Remains of paintings are found on the walls, ceiling, and pillars, the colours of which are brighter and fresher than those of many modern works of art.
The second class of temples have an oval form, and have majestic lofty portals leading immediately into the interior; they are called chaitya. The largest of these temples has on each side a colonnade of nineteen pillars—the smallest, one of eight; in these there are no verandahs, no priest’s cells, and no sanctuaries. Instead of the latter, a high monument stands at the extremity of the temple. Upon one of these monuments an upright figure of the deity Buddha is sculptured in a standing position. On the walls of the larger temple gigantic figures are hewn out of the solid rock, and under these a sleeping Buddha, twenty-one feet in length.
After I had wandered about here for some hours, and had seen enough of each of the temples, I was led back to one of them, and saw there a small table well covered with eatables and drinkables, inviting me to a welcome meal. Captain Gill had been so kind as to send after me a choice tiffen, together with table and chairs, into this wilderness. Thus refreshed and invigorated, I did not find the return fatiguing.
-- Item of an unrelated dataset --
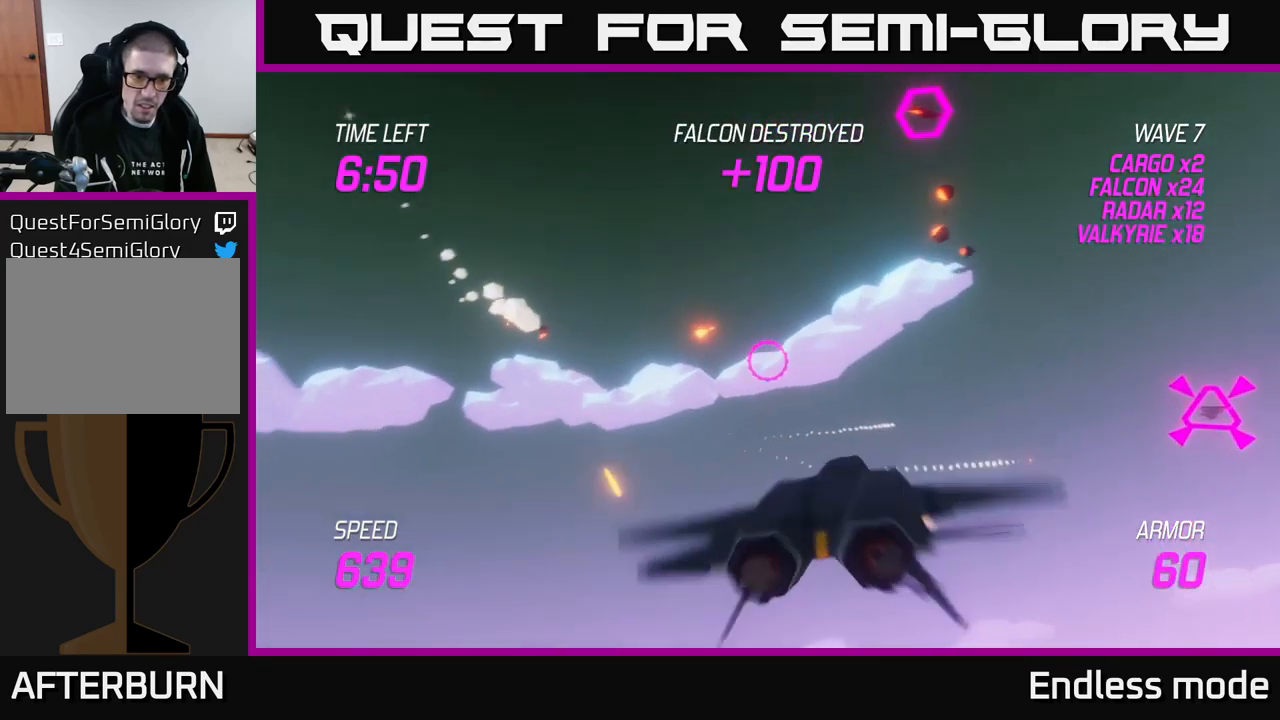
{"buttons": ["L2"], "left_stick": "right", "right_stick": "center", "events": [[34, "L2", "up"], [34, "left_stick", "down"], [84, "R2", "up"], [117, "L2", "down"], [267, "L2", "up"], [267, "R2", "down"], [300, "left_stick", "down-right"], [367, "R2", "up"], [484, "L2", "down"], [484, "left_stick", "right"]]}
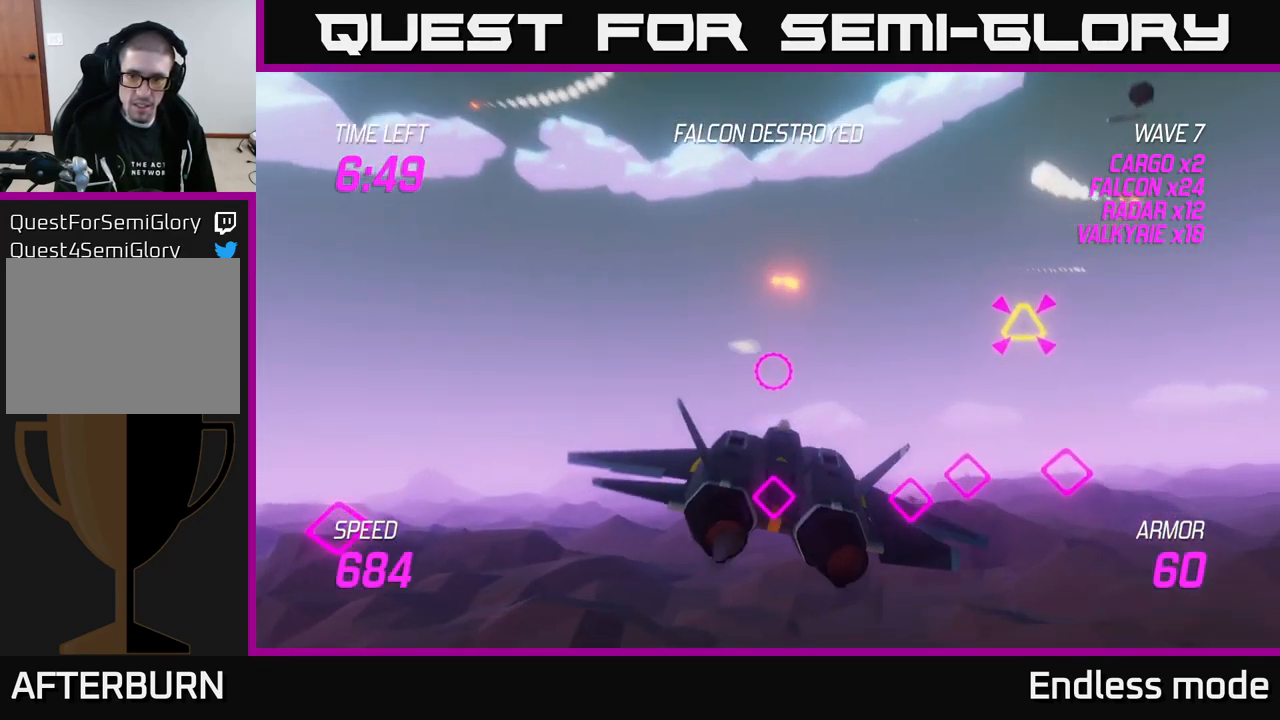
{"buttons": [], "left_stick": "up-right", "right_stick": "center", "events": [[17, "R2", "down"], [117, "L2", "up"], [134, "R2", "up"], [167, "left_stick", "up-right"], [234, "L2", "down"], [300, "R2", "down"], [384, "L2", "up"], [400, "R2", "up"]]}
The house in which Captain Gill lives at Adjunta is very remarkably situated: a pleasant little garden, with flowers and shrubs, surrounds the front, which commands a view of a fine plain, while the back stands upon the edge of a most fearful precipice, over which the dizzy glance loses itself among steep crags and terrible gorges and chasms.
As Captain Gill had learnt that I wished to visit the famous fortress of Dowlutabad, he told me that no one was admitted without the permission of the commander of Auranjabad; but, to spare my going out of my way (as the fortress lies on this side of Auranjabad), he offered to send a courier there immediately, and order him to bring the card of admission to me at Elora. The courier had to travel altogether a distance of 140 miles—70 there and as many back. I looked upon all these attentions as the more obliging, as they were shown to me—a German woman, without distinction or attractions—by English people.
4th March. At 4 o’clock in the morning, the good captain joined me at the breakfast table; half an hour later, I was seated in my waggon and travelling towards the village of Bongeloda, which I reached the same day.
5th March. Roja is one of the most ancient towns of India. It has a gloomy aspect; the houses are one story high, and built of large square stones, blackened by age; the doors and windows are few in number and irregularly situated.
Outside the town lay a handsome bungalow with two rooms; but, as I was informed that it was occupied by Europeans, I decided upon not going there, and took up my quarters for the night under the eaves of a house.
The country between this and Adjunta is a flat plain; the parched heaths and poor jungles are interspersed with beautiful plantations. The land near Pulmary was especially well cultivated.